• [ACTION ITEM]
For every entry, reproduce the wording exactly and omit any image it holds.

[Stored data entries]
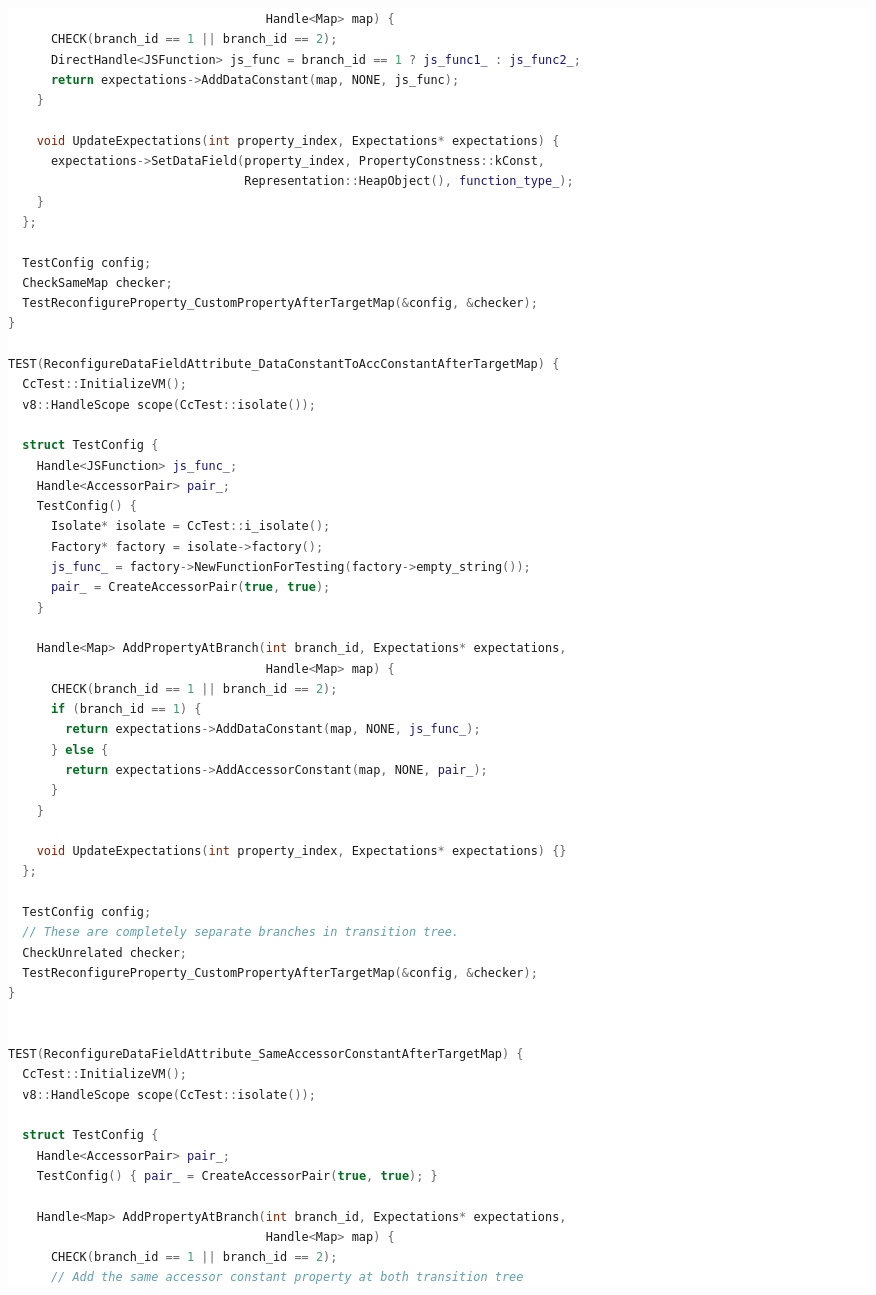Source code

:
 ```cpp
                                    Handle<Map> map) {
      CHECK(branch_id == 1 || branch_id == 2);
      DirectHandle<JSFunction> js_func = branch_id == 1 ? js_func1_ : js_func2_;
      return expectations->AddDataConstant(map, NONE, js_func);
    }

    void UpdateExpectations(int property_index, Expectations* expectations) {
      expectations->SetDataField(property_index, PropertyConstness::kConst,
                                 Representation::HeapObject(), function_type_);
    }
  };

  TestConfig config;
  CheckSameMap checker;
  TestReconfigureProperty_CustomPropertyAfterTargetMap(&config, &checker);
}

TEST(ReconfigureDataFieldAttribute_DataConstantToAccConstantAfterTargetMap) {
  CcTest::InitializeVM();
  v8::HandleScope scope(CcTest::isolate());

  struct TestConfig {
    Handle<JSFunction> js_func_;
    Handle<AccessorPair> pair_;
    TestConfig() {
      Isolate* isolate = CcTest::i_isolate();
      Factory* factory = isolate->factory();
      js_func_ = factory->NewFunctionForTesting(factory->empty_string());
      pair_ = CreateAccessorPair(true, true);
    }

    Handle<Map> AddPropertyAtBranch(int branch_id, Expectations* expectations,
                                    Handle<Map> map) {
      CHECK(branch_id == 1 || branch_id == 2);
      if (branch_id == 1) {
        return expectations->AddDataConstant(map, NONE, js_func_);
      } else {
        return expectations->AddAccessorConstant(map, NONE, pair_);
      }
    }

    void UpdateExpectations(int property_index, Expectations* expectations) {}
  };

  TestConfig config;
  // These are completely separate branches in transition tree.
  CheckUnrelated checker;
  TestReconfigureProperty_CustomPropertyAfterTargetMap(&config, &checker);
}


TEST(ReconfigureDataFieldAttribute_SameAccessorConstantAfterTargetMap) {
  CcTest::InitializeVM();
  v8::HandleScope scope(CcTest::isolate());

  struct TestConfig {
    Handle<AccessorPair> pair_;
    TestConfig() { pair_ = CreateAccessorPair(true, true); }

    Handle<Map> AddPropertyAtBranch(int branch_id, Expectations* expectations,
                                    Handle<Map> map) {
      CHECK(branch_id == 1 || branch_id == 2);
      // Add the same accessor constant property at both transition tree
```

• [RESPONSE TO THIS EXERCISE]
Source code

:
 ```cpp
                                    Handle<Map> map) {
      CHECK(branch_id == 1 || branch_id == 2);
      DirectHandle<JSFunction> js_func = branch_id == 1 ? js_func1_ : js_func2_;
      return expectations->AddDataConstant(map, NONE, js_func);
    }

    void UpdateExpectations(int property_index, Expectations* expectations) {
      expectations->SetDataField(property_index, PropertyConstness::kConst,
                                 Representation::HeapObject(), function_type_);
    }
  };

  TestConfig config;
  CheckSameMap checker;
  TestReconfigureProperty_CustomPropertyAfterTargetMap(&config, &checker);
}

TEST(ReconfigureDataFieldAttribute_DataConstantToAccConstantAfterTargetMap) {
  CcTest::InitializeVM();
  v8::HandleScope scope(CcTest::isolate());

  struct TestConfig {
    Handle<JSFunction> js_func_;
    Handle<AccessorPair> pair_;
    TestConfig() {
      Isolate* isolate = CcTest::i_isolate();
      Factory* factory = isolate->factory();
      js_func_ = factory->NewFunctionForTesting(factory->empty_string());
      pair_ = CreateAccessorPair(true, true);
    }

    Handle<Map> AddPropertyAtBranch(int branch_id, Expectations* expectations,
                                    Handle<Map> map) {
      CHECK(branch_id == 1 || branch_id == 2);
      if (branch_id == 1) {
        return expectations->AddDataConstant(map, NONE, js_func_);
      } else {
        return expectations->AddAccessorConstant(map, NONE, pair_);
      }
    }

    void UpdateExpectations(int property_index, Expectations* expectations) {}
  };

  TestConfig config;
  // These are completely separate branches in transition tree.
  CheckUnrelated checker;
  TestReconfigureProperty_CustomPropertyAfterTargetMap(&config, &checker);
}


TEST(ReconfigureDataFieldAttribute_SameAccessorConstantAfterTargetMap) {
  CcTest::InitializeVM();
  v8::HandleScope scope(CcTest::isolate());

  struct TestConfig {
    Handle<AccessorPair> pair_;
    TestConfig() { pair_ = CreateAccessorPair(true, true); }

    Handle<Map> AddPropertyAtBranch(int branch_id, Expectations* expectations,
                                    Handle<Map> map) {
      CHECK(branch_id == 1 || branch_id == 2);
      // Add the same accessor constant property at both transition tree
```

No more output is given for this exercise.